Le jour venu j’allai le chercher – le budget carburant du cadastre devait être épuisé - , nous déposâmes un de ses collaborateurs sur la colline surplombant notre propriété, l’ingénieur se positionna avec une grande perche à tous les angles de la maison, et à tous les angles de la piscine, et ils passèrent une heure à s’échanger par talkie walkie des chiffres et des coordonnées.
Avant de terminer il me demanda avec un sourire en coin s’il fallait aussi prendre les relevés de la maison des gardiens, je bafouillai une vague explication pour décliner sa proposition.

Le lendemain j’avais les tampons du cadastre, le surlendemain j’avais un nouveau tapu où figuraient sous ma photo le croquis de mon terrain, et ma maison, et ma piscine, ma foi, fort bien dessinées. Visiblement personne ne se souciait de mes m² .

A cette occasion je me fis la réflexion que j’étais peut-être injuste avec les procédures turques. Je n’arrête pas de pester contre les papiers et tampons, les allers-retours entre notaire, mairie et administration. Mais finalement, en deux semaines mon problème avait été réglé. En France mobiliser les affaires immobilières de la mairie, le maire, les géomètres, le cadastre…m’aurait peut-être demandé un peu plus de temps.
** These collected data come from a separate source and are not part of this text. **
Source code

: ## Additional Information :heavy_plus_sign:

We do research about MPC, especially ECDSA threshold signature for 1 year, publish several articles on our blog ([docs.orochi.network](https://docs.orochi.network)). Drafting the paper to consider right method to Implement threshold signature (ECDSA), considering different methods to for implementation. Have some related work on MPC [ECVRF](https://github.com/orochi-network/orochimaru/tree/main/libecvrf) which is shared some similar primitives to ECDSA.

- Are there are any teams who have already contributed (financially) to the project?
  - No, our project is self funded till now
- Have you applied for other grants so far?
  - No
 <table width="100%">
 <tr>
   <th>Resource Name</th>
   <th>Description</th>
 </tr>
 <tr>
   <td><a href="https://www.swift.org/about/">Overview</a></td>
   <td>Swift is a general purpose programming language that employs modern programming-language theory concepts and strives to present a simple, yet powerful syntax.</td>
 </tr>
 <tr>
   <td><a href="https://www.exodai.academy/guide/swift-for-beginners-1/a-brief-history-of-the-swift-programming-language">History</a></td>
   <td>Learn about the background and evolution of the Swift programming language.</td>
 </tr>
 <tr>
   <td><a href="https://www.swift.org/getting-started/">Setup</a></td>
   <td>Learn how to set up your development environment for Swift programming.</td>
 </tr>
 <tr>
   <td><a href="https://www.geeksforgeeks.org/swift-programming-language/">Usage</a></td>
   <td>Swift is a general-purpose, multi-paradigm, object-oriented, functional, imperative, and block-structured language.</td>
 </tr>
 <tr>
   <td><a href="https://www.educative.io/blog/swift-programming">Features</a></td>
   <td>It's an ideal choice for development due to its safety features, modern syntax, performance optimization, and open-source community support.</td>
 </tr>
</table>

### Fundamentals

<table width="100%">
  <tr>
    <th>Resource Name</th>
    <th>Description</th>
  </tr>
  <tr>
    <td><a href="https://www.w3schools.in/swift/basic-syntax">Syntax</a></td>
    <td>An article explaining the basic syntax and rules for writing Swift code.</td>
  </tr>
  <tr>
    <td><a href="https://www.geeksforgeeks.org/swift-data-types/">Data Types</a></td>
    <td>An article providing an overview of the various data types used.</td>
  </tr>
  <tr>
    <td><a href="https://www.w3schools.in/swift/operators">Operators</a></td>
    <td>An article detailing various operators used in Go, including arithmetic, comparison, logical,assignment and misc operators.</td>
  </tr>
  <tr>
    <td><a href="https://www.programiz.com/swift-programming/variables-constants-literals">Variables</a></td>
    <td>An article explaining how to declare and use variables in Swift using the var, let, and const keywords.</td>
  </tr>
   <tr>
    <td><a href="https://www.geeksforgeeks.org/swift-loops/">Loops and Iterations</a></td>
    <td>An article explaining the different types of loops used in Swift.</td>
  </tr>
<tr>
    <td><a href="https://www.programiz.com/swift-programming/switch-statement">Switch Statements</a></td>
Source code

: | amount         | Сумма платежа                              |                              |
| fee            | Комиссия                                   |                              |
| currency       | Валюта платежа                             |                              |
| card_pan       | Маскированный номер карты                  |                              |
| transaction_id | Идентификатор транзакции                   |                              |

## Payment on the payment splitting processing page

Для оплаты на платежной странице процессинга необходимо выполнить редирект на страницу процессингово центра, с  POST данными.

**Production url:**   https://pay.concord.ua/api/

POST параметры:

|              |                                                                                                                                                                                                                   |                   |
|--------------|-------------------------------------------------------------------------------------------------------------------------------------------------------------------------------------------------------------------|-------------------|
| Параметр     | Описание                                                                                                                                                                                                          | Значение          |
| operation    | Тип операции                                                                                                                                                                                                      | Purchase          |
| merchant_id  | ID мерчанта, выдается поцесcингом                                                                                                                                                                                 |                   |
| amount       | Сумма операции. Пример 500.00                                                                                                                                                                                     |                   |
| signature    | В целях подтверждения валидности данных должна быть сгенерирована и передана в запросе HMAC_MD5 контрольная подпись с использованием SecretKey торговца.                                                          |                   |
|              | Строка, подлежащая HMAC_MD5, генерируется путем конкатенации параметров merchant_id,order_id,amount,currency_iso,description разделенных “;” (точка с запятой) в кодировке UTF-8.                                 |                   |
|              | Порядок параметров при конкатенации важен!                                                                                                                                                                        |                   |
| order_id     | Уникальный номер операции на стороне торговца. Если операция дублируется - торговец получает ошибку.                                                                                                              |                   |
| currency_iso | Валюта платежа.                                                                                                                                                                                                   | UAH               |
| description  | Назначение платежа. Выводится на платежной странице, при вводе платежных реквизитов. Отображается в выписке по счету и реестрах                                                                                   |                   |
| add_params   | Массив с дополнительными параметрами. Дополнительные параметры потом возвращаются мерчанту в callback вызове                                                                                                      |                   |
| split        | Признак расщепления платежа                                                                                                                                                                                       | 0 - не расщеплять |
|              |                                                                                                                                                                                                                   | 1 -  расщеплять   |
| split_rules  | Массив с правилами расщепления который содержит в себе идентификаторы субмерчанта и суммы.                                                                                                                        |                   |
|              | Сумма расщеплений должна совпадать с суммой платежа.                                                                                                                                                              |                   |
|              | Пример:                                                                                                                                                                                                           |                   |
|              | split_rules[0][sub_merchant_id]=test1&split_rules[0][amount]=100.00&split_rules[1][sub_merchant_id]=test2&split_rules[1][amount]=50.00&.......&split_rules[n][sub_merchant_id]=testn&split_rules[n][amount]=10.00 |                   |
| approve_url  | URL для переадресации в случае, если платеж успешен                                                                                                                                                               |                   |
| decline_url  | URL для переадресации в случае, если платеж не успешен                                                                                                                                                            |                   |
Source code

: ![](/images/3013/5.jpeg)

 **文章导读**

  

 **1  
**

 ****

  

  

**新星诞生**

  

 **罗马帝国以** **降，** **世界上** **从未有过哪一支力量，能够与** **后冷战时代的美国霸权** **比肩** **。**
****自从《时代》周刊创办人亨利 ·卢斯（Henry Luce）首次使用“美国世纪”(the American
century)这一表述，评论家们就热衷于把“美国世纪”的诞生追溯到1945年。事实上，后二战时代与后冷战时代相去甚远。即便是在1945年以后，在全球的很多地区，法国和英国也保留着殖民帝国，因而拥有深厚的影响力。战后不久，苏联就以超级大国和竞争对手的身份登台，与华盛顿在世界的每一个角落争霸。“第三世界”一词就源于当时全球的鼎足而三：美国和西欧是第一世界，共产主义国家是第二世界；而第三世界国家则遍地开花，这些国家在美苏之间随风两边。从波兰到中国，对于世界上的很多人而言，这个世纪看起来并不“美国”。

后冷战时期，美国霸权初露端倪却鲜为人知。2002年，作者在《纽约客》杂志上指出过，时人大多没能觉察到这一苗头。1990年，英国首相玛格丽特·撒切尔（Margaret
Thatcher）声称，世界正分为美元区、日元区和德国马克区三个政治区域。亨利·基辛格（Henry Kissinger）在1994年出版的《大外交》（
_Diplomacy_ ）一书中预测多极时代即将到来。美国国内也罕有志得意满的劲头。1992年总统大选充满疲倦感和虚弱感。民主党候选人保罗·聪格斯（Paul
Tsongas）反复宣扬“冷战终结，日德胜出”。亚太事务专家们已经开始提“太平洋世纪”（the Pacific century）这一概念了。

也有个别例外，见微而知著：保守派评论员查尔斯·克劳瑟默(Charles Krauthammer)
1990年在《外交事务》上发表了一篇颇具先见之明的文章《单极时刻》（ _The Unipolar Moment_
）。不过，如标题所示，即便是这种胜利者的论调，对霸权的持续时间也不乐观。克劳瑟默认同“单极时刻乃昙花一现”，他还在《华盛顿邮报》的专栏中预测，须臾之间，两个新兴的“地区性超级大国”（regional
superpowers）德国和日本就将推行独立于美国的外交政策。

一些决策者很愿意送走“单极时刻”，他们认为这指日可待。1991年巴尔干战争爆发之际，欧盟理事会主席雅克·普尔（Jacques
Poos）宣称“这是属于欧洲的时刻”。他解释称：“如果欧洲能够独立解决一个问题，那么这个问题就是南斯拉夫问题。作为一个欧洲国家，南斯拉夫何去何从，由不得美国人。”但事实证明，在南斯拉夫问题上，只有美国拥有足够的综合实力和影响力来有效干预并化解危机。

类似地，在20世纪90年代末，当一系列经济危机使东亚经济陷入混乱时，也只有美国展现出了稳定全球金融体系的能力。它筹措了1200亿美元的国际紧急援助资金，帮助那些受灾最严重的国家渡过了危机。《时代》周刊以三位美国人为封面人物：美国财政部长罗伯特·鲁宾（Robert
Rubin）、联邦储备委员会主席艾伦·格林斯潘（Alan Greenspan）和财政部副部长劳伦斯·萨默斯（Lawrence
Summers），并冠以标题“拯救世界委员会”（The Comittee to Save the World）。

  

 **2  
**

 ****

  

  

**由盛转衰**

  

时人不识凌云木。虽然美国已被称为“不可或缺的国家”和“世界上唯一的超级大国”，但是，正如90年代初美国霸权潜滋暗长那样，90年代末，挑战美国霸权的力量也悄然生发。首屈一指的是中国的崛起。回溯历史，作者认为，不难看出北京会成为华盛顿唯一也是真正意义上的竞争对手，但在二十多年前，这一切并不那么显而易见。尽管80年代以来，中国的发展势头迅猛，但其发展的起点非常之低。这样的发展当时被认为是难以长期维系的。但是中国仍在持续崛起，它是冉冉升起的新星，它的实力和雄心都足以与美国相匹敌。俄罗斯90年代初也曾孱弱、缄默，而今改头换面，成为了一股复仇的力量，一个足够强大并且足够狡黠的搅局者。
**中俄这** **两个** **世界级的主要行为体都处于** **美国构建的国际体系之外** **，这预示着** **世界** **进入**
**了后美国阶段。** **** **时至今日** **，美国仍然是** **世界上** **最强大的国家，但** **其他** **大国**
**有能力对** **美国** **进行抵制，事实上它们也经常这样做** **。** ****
Enfin, globalement, l’année était terminée, j’avais réglé un problème, j’avais créé le terrain propice à l’éclosion de nouveaux problèmes, j’avais différé pour Deniz Reis la résolution du problème, nous avions lancé un début d’hôtel, nous pouvions rentrer à Paris sereinement, nous n’avions pas perdu notre temps et avions dépensé un peu d’argent. Nous avions tout l’hiver pour réfléchir à de nouvelles manières de pimenter notre quotidien à Finike.

Il nous vient parfois à l’esprit, fugacement, l’idée que nous pourrions nous arrêter. Mais nous la repoussons immédiatement. Pour atteindre cette grande sérénité qui suit une période de stress et d’agitation, encore faut-il qu’il y ait eu auparavant stress et agitation. Savoir les créer est un vrai don qu’il faut cultiver.

Le dernier soir avant de partir nous philosophions sur ce thème avec Mireille, installés sur la terrasse dans deux fauteuils rescapés du grand rangement de fin de saison. L’atmosphère était à la fois sereine et nostalgique, le fonds de l’air était doux, la pleine lune illuminait notre dernière libation, la piscine était vide, nos fauteuils squattaient un espace vital restreint entre chaises et chaises longues sous nylon. Miles Davis, dans sa période « ascenseur pour l’échafaud », ajoutait à la magie de cet instant intemporel entre Finike et Paris.

Nous conclûmes d’un commun accord qu’il ne fallait pas arrêter nos efforts.